Forest Hills High School alum Ian Eagle threw a great line calling Friday night’s NCAA Men’s Basketball Tournament game between the Purdue Boilermakers one of the greatest Cinderella stories of all. the times, the peacocks of Saint Peter. “The Peacocks keep strutting!” he said excitedly as they took a 50-49 lead in the second half. He also mentioned how March 25 has been dubbed National Peacock Day for reasons that have nothing to do with college basketball. I have a feeling that Ian’s employer, CBS, could not have been happy with all this talk glorifying peacocks, as it is the symbol of its rival on the broadcast network, NBC, as well as the name of its popular streaming service.
The MLB Network will debut its documentary on former Yankees great and current Miami Marlins manager Don Mattingly this Sunday night at 7:30 p.m. It’s called, of course, “Donnie Baseball.”
Cable network Nickelodeon held its Upfront last Thursday. Upfronts are where TV stations reveal their upcoming programming to advertisers and the press. Tom Brady’s best friend in the NFL, tight end Rob Gronkowski, took the stage at the Palladium Theater to announce that he will be co-hosting with iCarly herself, Miranda Cosgrove, the Kids Choice Awards on April 9.
The tireless and popular Nate Burleson is working harder now than he did as an NFL wide receiver for 11 seasons. Burleson is an anchor five days a week on “CBS Mornings.” During football season, he spends Sundays on the panel of “The NFL Today” on CBS. He also hosts Nickelodeon’s weekly football show, “NFL Slimetime,” which had a strong first year and will return for its second season in September.
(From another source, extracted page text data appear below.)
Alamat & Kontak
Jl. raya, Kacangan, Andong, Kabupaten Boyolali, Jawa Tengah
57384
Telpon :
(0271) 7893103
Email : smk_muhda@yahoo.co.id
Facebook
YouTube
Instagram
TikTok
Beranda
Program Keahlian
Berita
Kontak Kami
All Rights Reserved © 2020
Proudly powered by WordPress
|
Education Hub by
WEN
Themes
Nickelodeon will expand its sports portfolio this summer as several PGA stars will compete with kids in a golf-themed competition called “The Slime Cup.” If it’s Nickelodeon, then you know green slime is involved. Since golf is played on green grass, you knew this pairing was inevitable.
CBS debuts a new Thursday night series, “How We Roll,” based on the life of professional bowler Tommy Smallwood. After being laid off from his job at the Michigan assembly line, Smallwood decided to pursue his dream of joining the Professional Bowlers Association tour. Comedian Pete Holmes, who starred in HBO’s “Crashing,” which examined how far a stand-up comedian will go to get stage time at New York’s comedy clubs, stars as Tommy Smallwood.
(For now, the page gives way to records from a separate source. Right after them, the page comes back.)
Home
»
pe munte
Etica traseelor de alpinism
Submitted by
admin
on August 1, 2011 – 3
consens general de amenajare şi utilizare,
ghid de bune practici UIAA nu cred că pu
SNY has launched an app that allows cable viewers to watch all of their programming, including live Mets games, on their phones and computers.
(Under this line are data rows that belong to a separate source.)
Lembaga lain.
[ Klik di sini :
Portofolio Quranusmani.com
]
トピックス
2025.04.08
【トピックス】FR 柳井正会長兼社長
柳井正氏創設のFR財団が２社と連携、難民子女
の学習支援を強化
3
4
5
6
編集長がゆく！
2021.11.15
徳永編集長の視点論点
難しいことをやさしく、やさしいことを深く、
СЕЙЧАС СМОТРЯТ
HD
Speaking of SNY, Kim Jones recently aired on two of her studio shows, “Sports Nite” and “Baseball Night in New York.” Jones is a seasoned sportswriter who started out in the print world covering the NFL at the Newark Star-Ledger before moving into the electronic media world. She worked at the YES Network before moving to the NFL Network. For reasons I don’t understand (and I hope it’s not ageism), the NFL Network did not renew his contract. You can still hear her on WFAN where she does replacement work. Jones has great sources of sports information, so when she talks, it’s wise to pay attention.